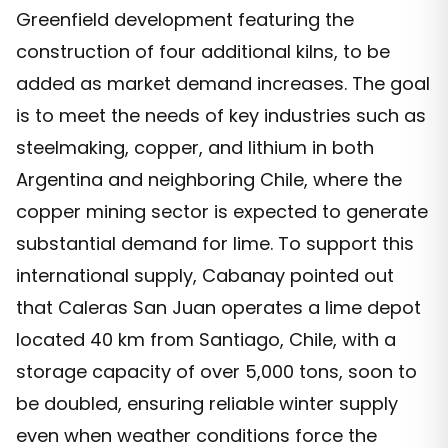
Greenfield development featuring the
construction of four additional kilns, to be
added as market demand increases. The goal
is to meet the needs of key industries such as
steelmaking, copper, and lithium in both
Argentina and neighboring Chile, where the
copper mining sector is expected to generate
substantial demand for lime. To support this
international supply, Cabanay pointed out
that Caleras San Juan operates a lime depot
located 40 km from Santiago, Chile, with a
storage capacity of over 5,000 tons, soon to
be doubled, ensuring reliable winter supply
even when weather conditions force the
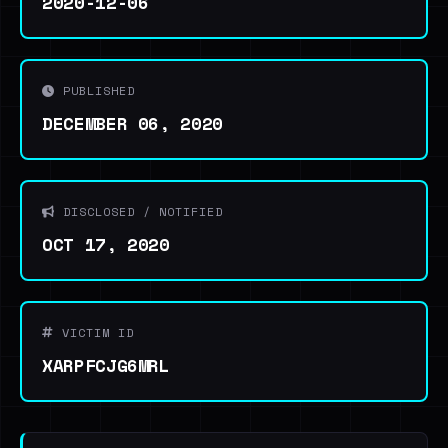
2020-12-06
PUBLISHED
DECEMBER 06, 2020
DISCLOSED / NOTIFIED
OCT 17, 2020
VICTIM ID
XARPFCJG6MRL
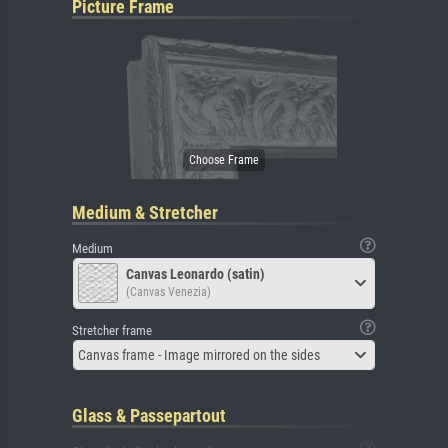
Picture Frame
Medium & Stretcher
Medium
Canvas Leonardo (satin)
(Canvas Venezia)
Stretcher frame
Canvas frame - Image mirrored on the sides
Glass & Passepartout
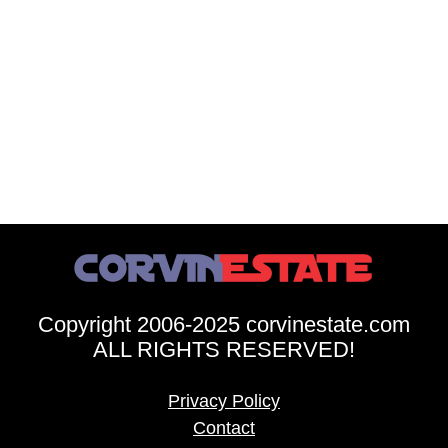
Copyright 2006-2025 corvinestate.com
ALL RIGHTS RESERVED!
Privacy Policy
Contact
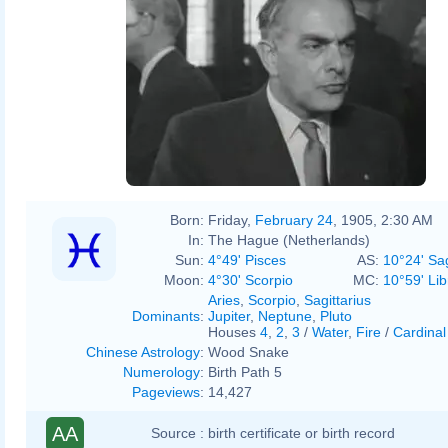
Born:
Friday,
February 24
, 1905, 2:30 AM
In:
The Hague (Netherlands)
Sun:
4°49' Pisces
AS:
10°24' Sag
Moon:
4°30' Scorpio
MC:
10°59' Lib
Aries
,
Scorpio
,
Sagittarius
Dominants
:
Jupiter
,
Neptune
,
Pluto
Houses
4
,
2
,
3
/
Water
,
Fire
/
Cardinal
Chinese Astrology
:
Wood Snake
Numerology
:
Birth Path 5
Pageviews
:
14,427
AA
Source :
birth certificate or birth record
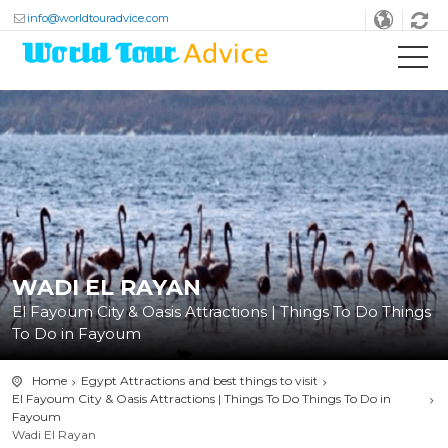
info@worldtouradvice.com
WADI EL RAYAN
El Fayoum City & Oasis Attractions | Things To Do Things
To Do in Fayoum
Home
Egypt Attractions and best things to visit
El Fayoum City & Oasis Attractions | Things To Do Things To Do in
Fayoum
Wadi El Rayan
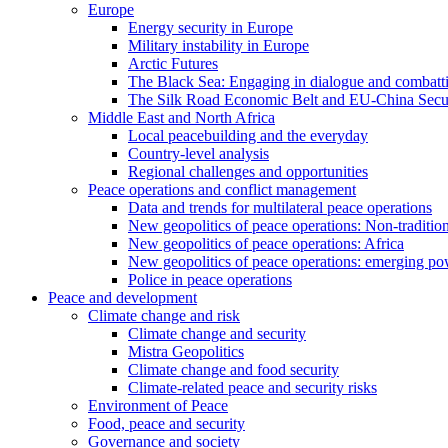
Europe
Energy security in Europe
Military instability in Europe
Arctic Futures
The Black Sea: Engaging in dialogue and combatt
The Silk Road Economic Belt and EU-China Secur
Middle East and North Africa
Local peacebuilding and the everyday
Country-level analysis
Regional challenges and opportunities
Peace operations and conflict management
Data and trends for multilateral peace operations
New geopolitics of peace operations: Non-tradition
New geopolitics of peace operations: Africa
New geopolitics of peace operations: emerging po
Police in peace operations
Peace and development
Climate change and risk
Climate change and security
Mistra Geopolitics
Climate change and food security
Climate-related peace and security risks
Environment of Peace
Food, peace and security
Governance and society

* * * * * * * * *

**To-do item**
Gather every line of the data above that contains the string "lime". Case counts.

**Exercise response**
substantial demand for lime. To support this
that Caleras San Juan operates a lime depot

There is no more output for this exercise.